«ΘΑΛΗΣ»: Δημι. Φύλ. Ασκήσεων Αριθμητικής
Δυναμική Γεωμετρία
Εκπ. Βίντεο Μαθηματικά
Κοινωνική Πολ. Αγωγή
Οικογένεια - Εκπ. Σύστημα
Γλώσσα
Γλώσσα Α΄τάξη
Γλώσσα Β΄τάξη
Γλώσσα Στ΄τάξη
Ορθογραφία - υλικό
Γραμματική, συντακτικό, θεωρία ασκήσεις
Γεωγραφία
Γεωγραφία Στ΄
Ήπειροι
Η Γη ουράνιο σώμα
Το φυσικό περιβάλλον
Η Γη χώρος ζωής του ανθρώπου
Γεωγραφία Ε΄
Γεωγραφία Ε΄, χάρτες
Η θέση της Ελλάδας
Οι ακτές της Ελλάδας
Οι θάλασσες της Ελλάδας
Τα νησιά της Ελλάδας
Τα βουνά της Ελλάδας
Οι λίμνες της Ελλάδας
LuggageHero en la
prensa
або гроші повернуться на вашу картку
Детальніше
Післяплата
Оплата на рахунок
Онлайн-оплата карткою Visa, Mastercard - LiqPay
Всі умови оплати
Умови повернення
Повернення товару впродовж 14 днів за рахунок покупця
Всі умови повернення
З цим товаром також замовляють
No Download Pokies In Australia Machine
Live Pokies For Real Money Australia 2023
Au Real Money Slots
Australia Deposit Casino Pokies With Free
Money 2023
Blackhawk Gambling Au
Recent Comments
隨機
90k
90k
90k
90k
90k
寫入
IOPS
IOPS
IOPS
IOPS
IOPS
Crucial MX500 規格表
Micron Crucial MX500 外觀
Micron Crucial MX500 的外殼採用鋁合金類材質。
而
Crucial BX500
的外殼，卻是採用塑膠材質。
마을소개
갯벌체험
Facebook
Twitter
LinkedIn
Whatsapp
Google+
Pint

┄┄┄┄┄┄

■ **Required work**:
If a line of the records above contains the word "Γεωγραφία", count it; give only the total.

■ **Answer to the exercise**:
4